Another superb ‘Rerun’ choice by L’Erin Ogle – this time it is by K Barrett and this is what she said:
I like stories that are impossible. The ones where those of us who believe in absolutes rather than abstracts say are impossible. Most of my own stories are built in a world that cannot exist in the laws of our world. In my experience, storytelling is about conveying emotions and concepts as we feel them, a way to understand the things that happen in our all too painful at times ‘real world.’ To properly convey our pain/anger/rage/fear in the depth that we feel it, we remake it ways that the magnitude of the emotion is drawn in the way we feel it, not in how it may seem.
“The Girl Who Became A Goose” by K Barrett is one of these stories, and it begins with a broken heart.

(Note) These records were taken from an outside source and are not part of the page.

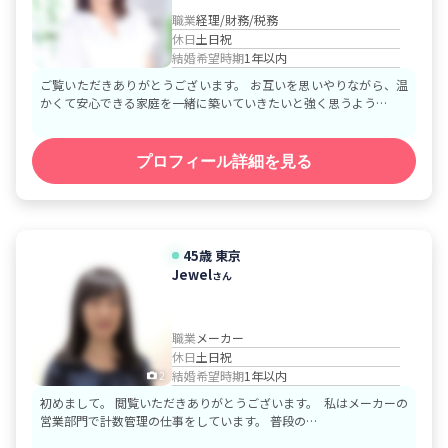
職業
経理/財務/税務
休日
土日祝
結婚希望時期
1年以内
ご覧いただきありがとうございます。 お互いを思いやりながら、温
かくて安心できる家庭を一緒に築いていきたいと強く思うよう…
プロフィール詳細を見る
45歳
東京
Jewel
さん
職業
メーカー
休日
土日祝
結婚希望時期
1年以内
2
初めまして。 閲覧いただきありがとうございます。 私はメーカーの
営業部門で計数管理の仕事をしています。 普段の…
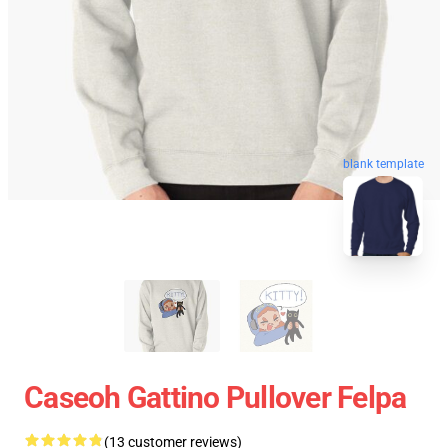
blank template
Caseoh Gattino Pullover Felpa
(13 customer reviews)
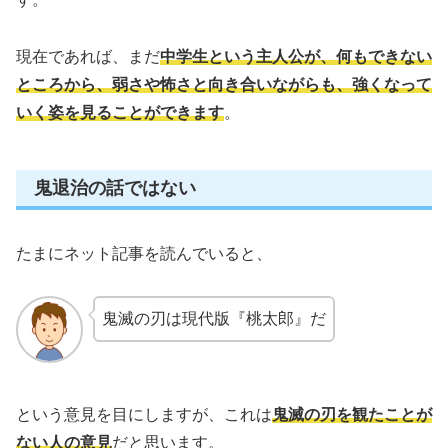
現在であれば、まだ
中学生という主人公が、何もできない
ところから、弱さや怖さと向き合いながらも、強くなって
いく姿を見ることができます
。
鬼退治の話ではない
たまにネット記事を読んでいると、
鬼滅の刃は現代版『桃太郎』だ
という意見を目にしますが、これは
鬼滅の刃を観たことが
ない人の意見
だと思います。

The beauty of the story is in the raw, plainspoken pain. The prose is beautiful, the metaphors sharp and descriptive, but my favorite parts were the bits where it was clear that Eloise was not fine, not fine at all. The lonely world of heartbreak, how the great big wide world shrinks the size of a missing person, the way the heart reaches for something to hold onto, were so clear I could feel the familiar ache of heartbreak welling up inside me.
I revisited this story because it was the first that came to mind, because of how clear Barrett was the emotion behind it, and because it was just a damn good time reading it!